Pembelajaran menurut teori behavioristik ditekankan pada penambahan pengetahuan, sedangkan belajar sebagi aktivitas “mimetic”, yang menuntut siswa untuk mengungkapkan kembali pengetahuan yang sudah dipelajari dalam bentuk laporan, kuis, atau tes. Penyajian isi atau materi pelajaran menekankan pada ketrampian yang terisolasi atau akumulasi fakta mengikuti urutan dari bagian ke keseluruhan. Pembelajaran mengikuti urutan kurikulum secara ketat, sehingga aktivitas belajar lebih banyak didasarkan pada buku teks/buku wajib dengan penekanan pada ketrampilan mengungkapkan kembali isi buku teks/buku wajib tersebut. Pembelajaran dan evaluasi menekankan pada hasil belajar.

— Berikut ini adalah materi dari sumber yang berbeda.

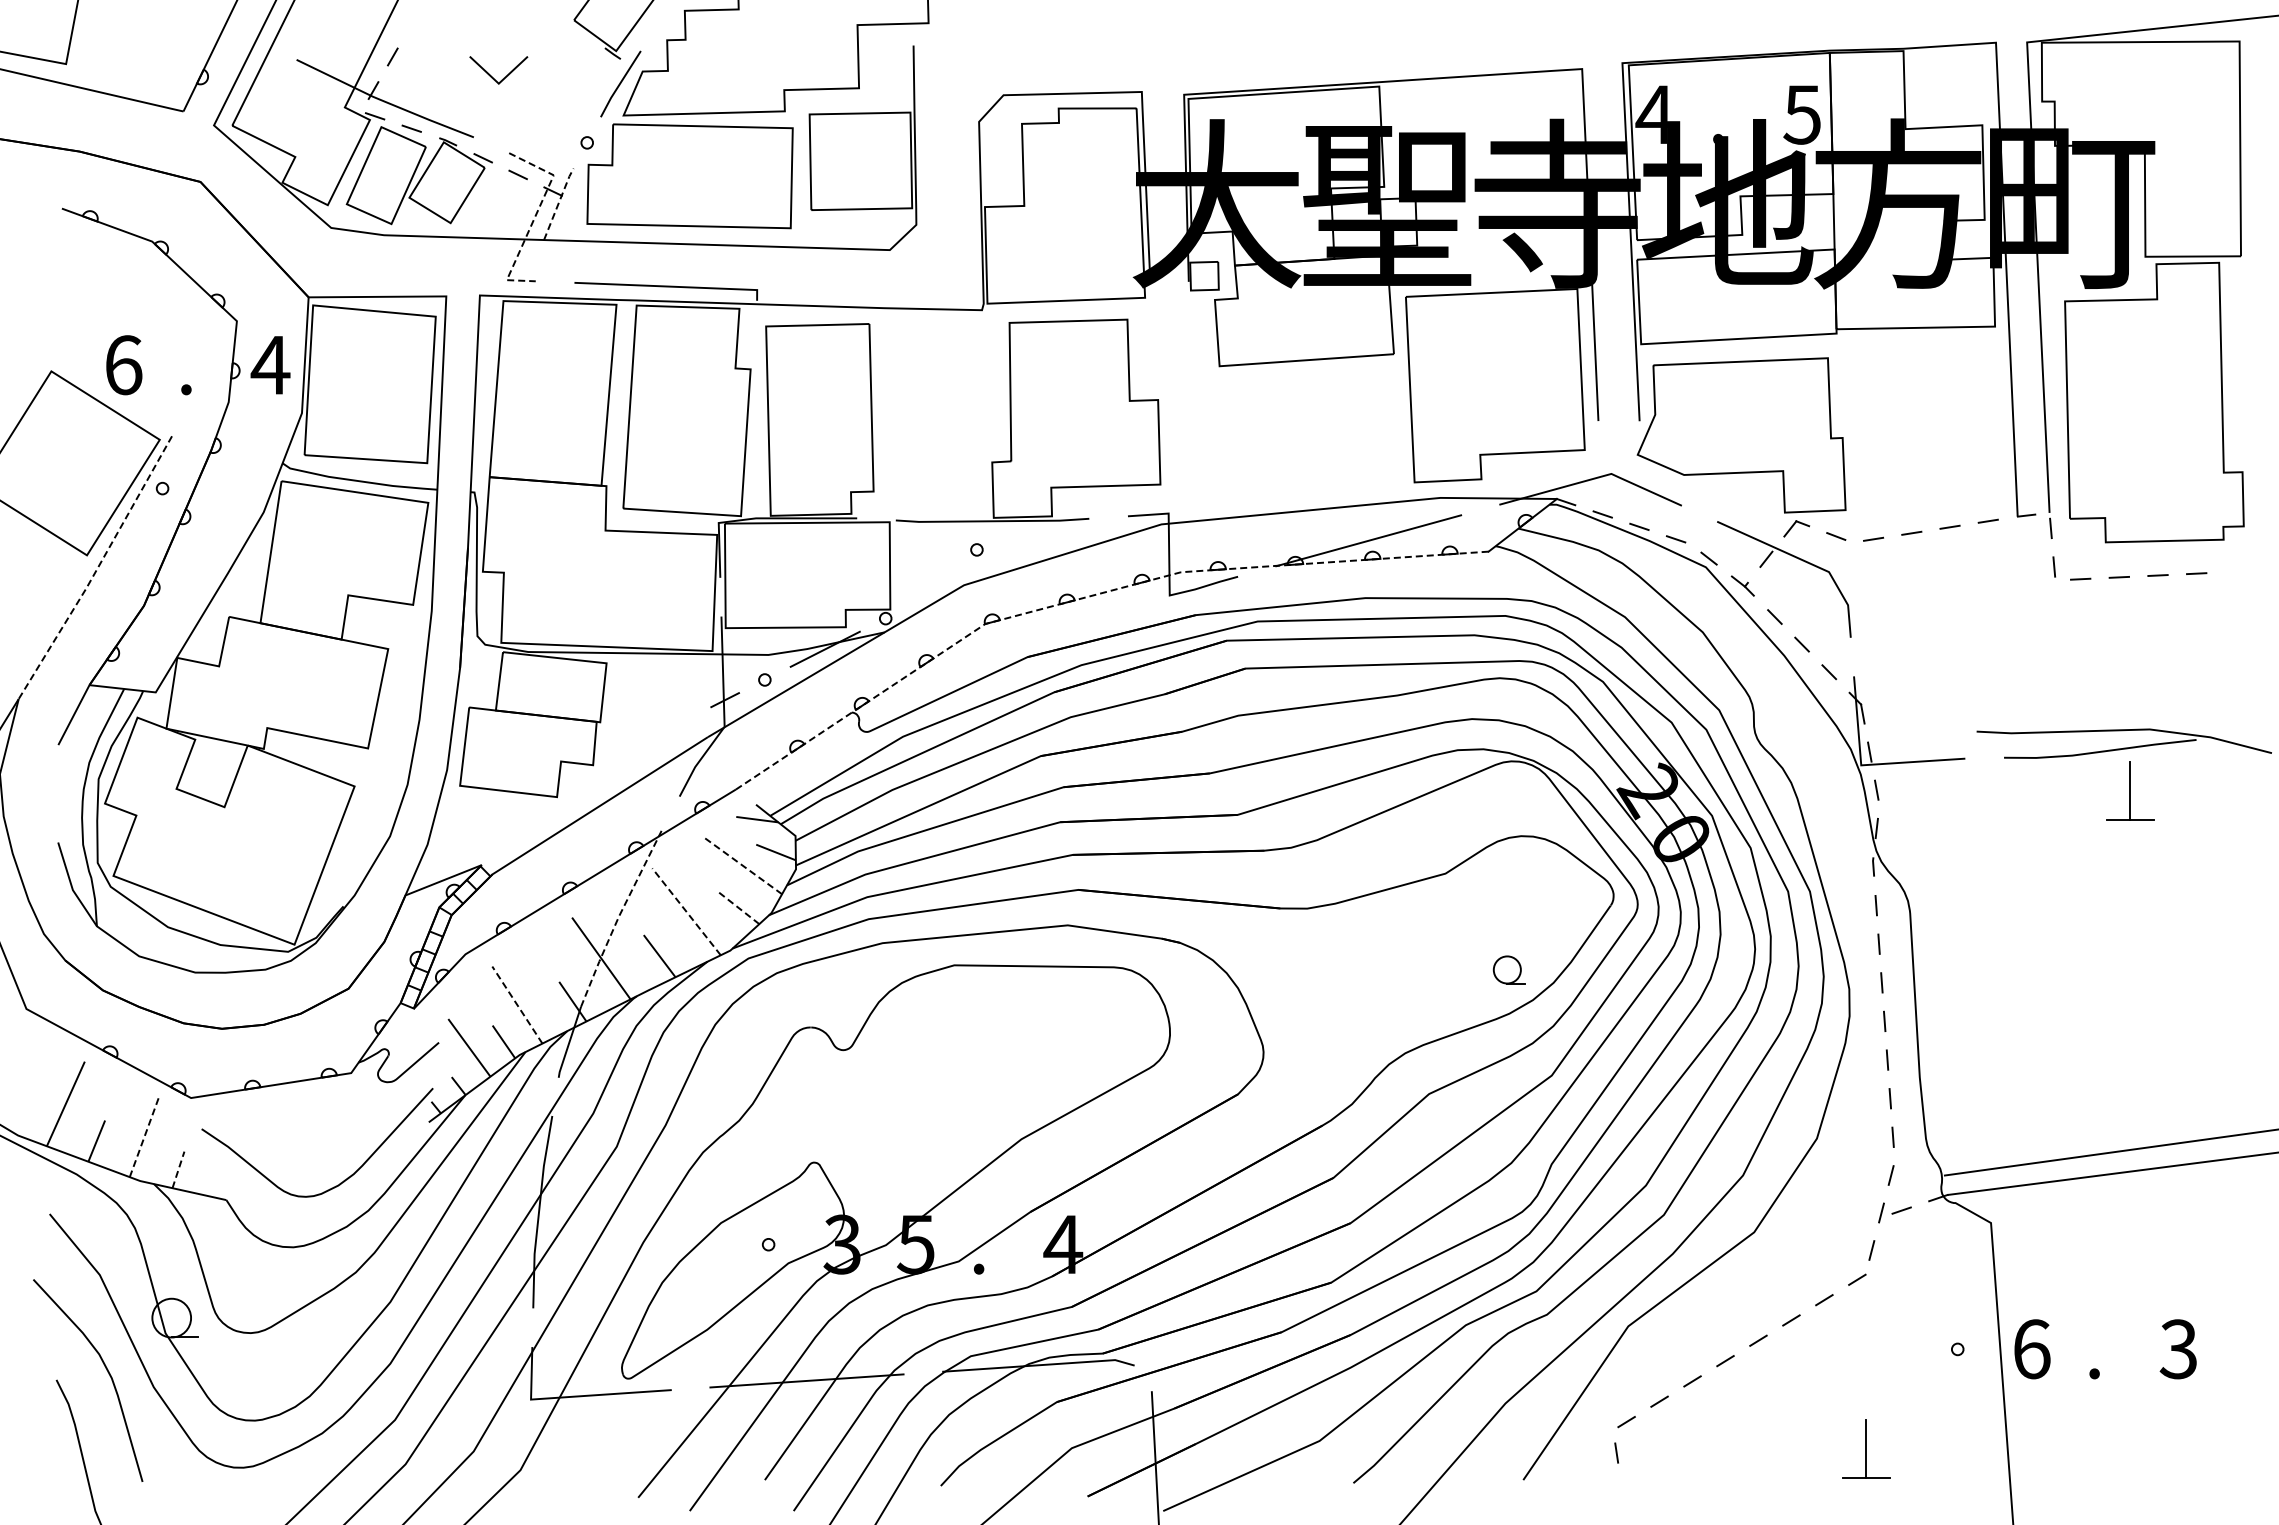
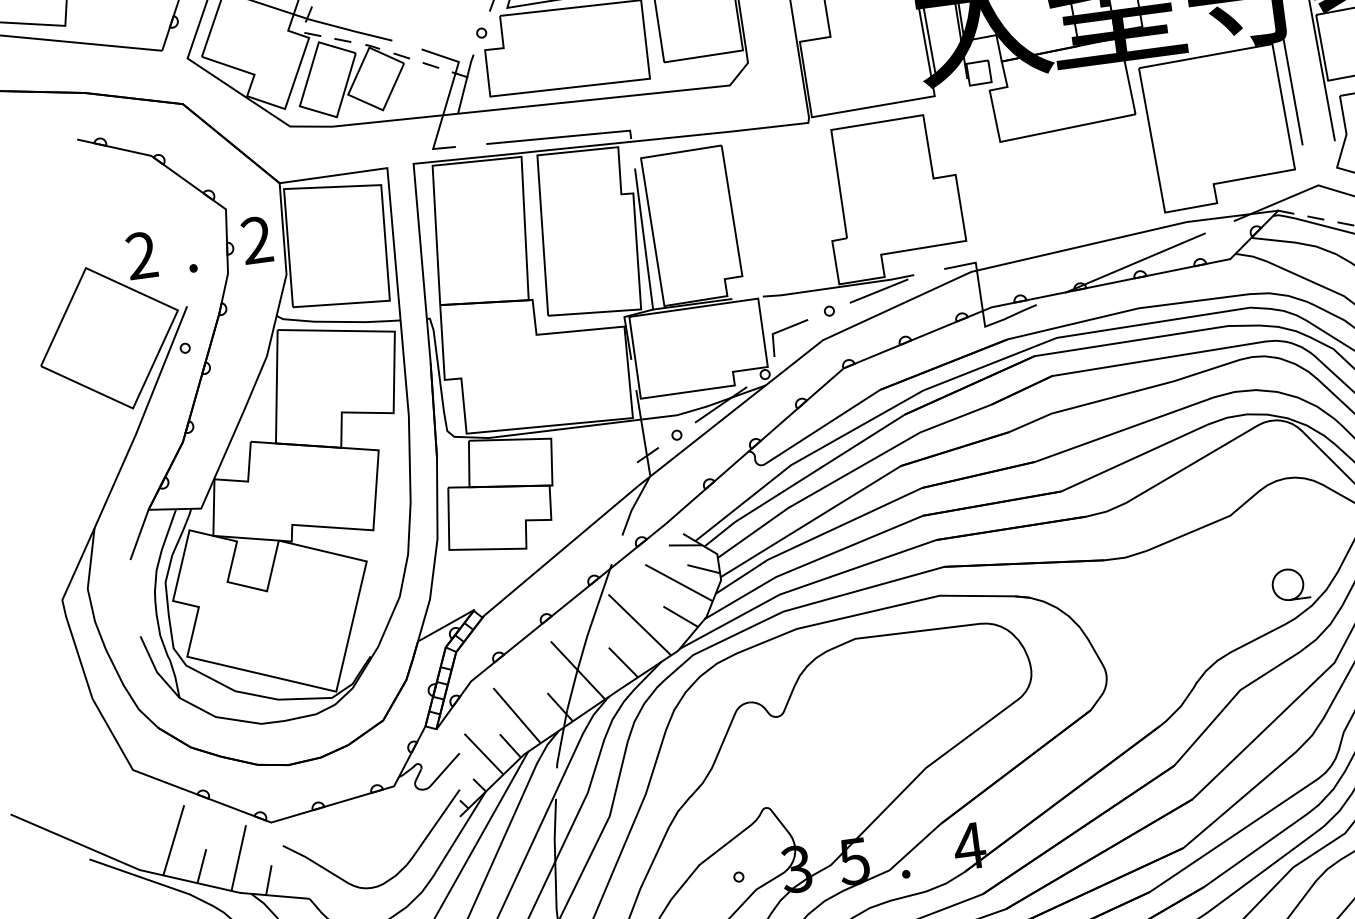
line: (558, 203) -> (465, 83), dashed -> solid
line: (534, 218) -> (448, 97), dashed -> solid
text: (270, 364) -> (256, 239), 4 -> 2
text: (123, 365) -> (141, 255), 6 -> 2
line: (756, 428) -> (644, 239), added
line: (1042, 532) -> (878, 290), added
line: (921, 565) -> (787, 329), added
line: (97, 569) -> (142, 418), dashed -> solid
line: (1087, 596) -> (920, 336), dashed -> solid
line: (742, 865) -> (678, 582), dashed -> solid
line: (738, 908) -> (680, 616), dashed -> solid
line: (686, 911) -> (639, 624), dashed -> solid
line: (618, 917) -> (587, 636), dashed -> solid
part: (1509, 969) -> (1290, 584), size x1.43
line: (517, 1004) -> (517, 715), dashed -> solid
line: (144, 1137) -> (238, 858), dashed -> solid
line: (178, 1169) -> (268, 879), dashed -> solid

Evaluasi menekankan pada respon pasif, ketrampilan secara terpisah, dan biasanya menggunakan paper and pencil test. Evaluasi hasil belajar menuntut jawaban yang benar. Maksudnya bila siswa menjawab secara “benar” sesuai dengan keinginan guru, hal ini menunjukkan bahwa siswa telah menyelesaikan tugas belajarnya. Evaluasi belajar dipandang sebagai bagian yang terpisah dari kegiatan pembelajaran, dan biasanya dilakukan setelah selesai kegiatan pembelajaran.

B.  Saran
Ditujukan kepada pendidik dalam memberikan stimulus dapat jelas dan mudah dipahami oleh peserta didik sehingga stimulus yang diberikan dapat diterima dengan respon yang baik oleh peserta didik. Agar proses belajar dan pembelajaran dapat berjalan dengan efektif dan efisien.
DAFTAR RUJUKAN
Budiningsih, Asri. 2005. Belajar dan Pembelajaran. Jakarta: Rineka Cipta.
Soemanto, Wasty. 1990. Psikologi Pendidikan (Landasan Kerja Pemimpin Pendidikan). Jakarta: Rineka Cipta.
Soeitoe, Samuel. 1982. Psikologi Pendidikan Untuk Para Pendidik dan Calon Pendidik. Jakarta: Lembaga Penerbit Fakultas Ekonomi Universitas Indonesia.
Ardianto, Fefen Dwi. 2009. Kekurangan dan Kelebihan Teori Behavioristik. (http://dexzrecc.wordpress.com/2009/01/04/kekurangan-dan-kelebihan-teori-behavioristik/Kekurangan Dan Kelebihan Teori Behavioristik) diakses pada 7 Oktober 2012.
Asrori, Mohammad. 2007. Psikologi Pembelajaran. Bandung: Wacana Prima.
Budiningshi, Asri.2005. Belajar dan Pembelajaran. Jakarta: Rineka Cipta.
Suryabrata, Sumadi. 1990. Psikologi Pendidikan. Jakarta: Rajawali.
Syah, Muhibbin. 2003. Psikologi Pendidikan. Jakarta: Raja Grafindo Persada.